The analysis of the phylogeny (Fig. 8) though the whole simulation showed that at the initial step, one or a few of the “fittest” individuals are selected. The following generations branch more uniformly, slowly approaching the optimal genotypes within several sub-groups 5. This corresponds to the dynamics that we observe with the foraging efficiency over iterations: a noticeable jump in the beginning, followed by slow improvement towards saturation.

6 Conclusion

We used an hierarchical method based on the Barnes–Hut simulation in computational physics and its parallel implementation to speed up signal-propagation simulation between autonomous agents. This achieved performance improvement of a few orders of magnitude over the previous implementation [24], and allowed us to explore the behavior of large-scale swarms which have been suggested to generate qualitatively different dynamics.

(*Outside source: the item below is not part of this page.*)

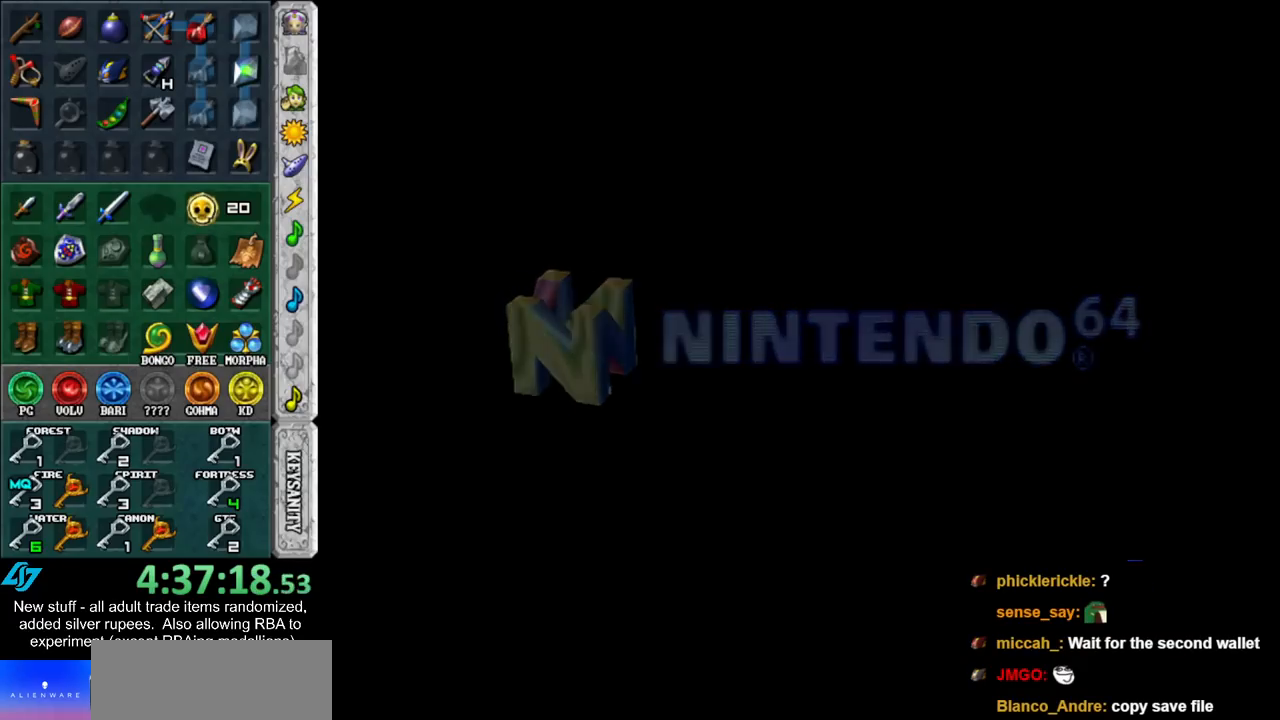
{"buttons": [], "left_stick": "center", "right_stick": "center", "events": [[117, "A", "up"], [117, "B", "up"], [167, "B", "down"], [200, "A", "down"], [267, "A", "up"], [267, "B", "up"], [367, "A", "down"], [367, "B", "down"], [417, "A", "up"], [417, "B", "up"]]}
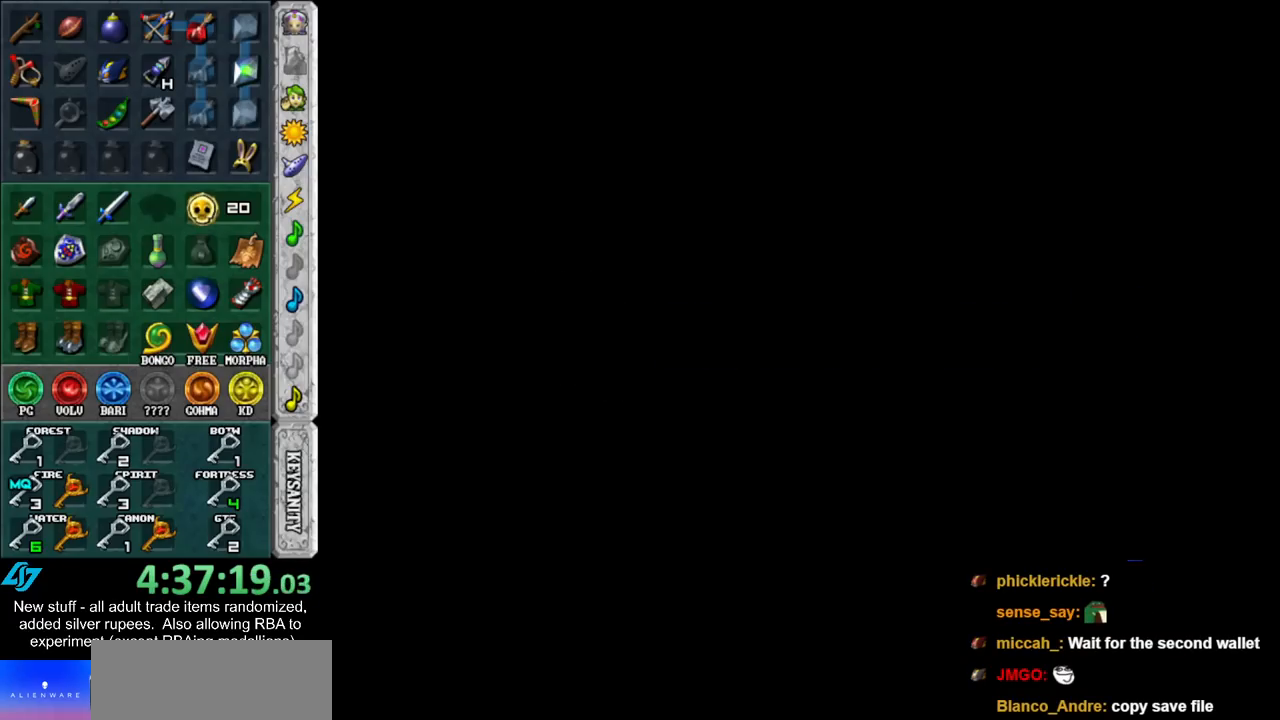
{"buttons": [], "left_stick": "center", "right_stick": "center", "events": [[17, "A", "down"], [17, "B", "down"], [117, "A", "up"], [117, "B", "up"], [200, "A", "down"], [200, "B", "down"], [267, "A", "up"], [267, "B", "up"], [400, "A", "down"], [400, "B", "down"], [450, "A", "up"], [450, "B", "up"]]}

We showed how signal-driven swarming, emerging in an evolutionary simulation, such as in [24], allows agents to overcome noisy information channels and improves their performance in a resource finding task. Our first contribution is the introduction of noise, demonstrating that the algorithm performs well against noise filling up channels of information almost up to their full capacity, in the inputs of agents. The swarming behavior helped by basic signaling enables the agents to globally filter out the noise present in the information from their sensory inputs, and to reach food sites.

The optimization of fitness is acquired by phenotypes (agents) using efficient patterns of behavior (motion and signaling), which themselves are encoded in the weights of agents’ neural networks. The real optimization, therefore, occurs at a higher level of the Darwinian-like process in the genotypic search space. Efficient genotypes are selected by the asynchronous genetic algorithm throughout a simulation run.

Our results indicate non-linear dependencies of the signal propagation with respect to the population size, suggesting the existence of a critical mass in swarms which enables them to overcome noisy environments. This effect could only be shown, thanks to the efficient simulation of a large-scale swarm, with a behavior qualitatively different from that of relatively small swarms.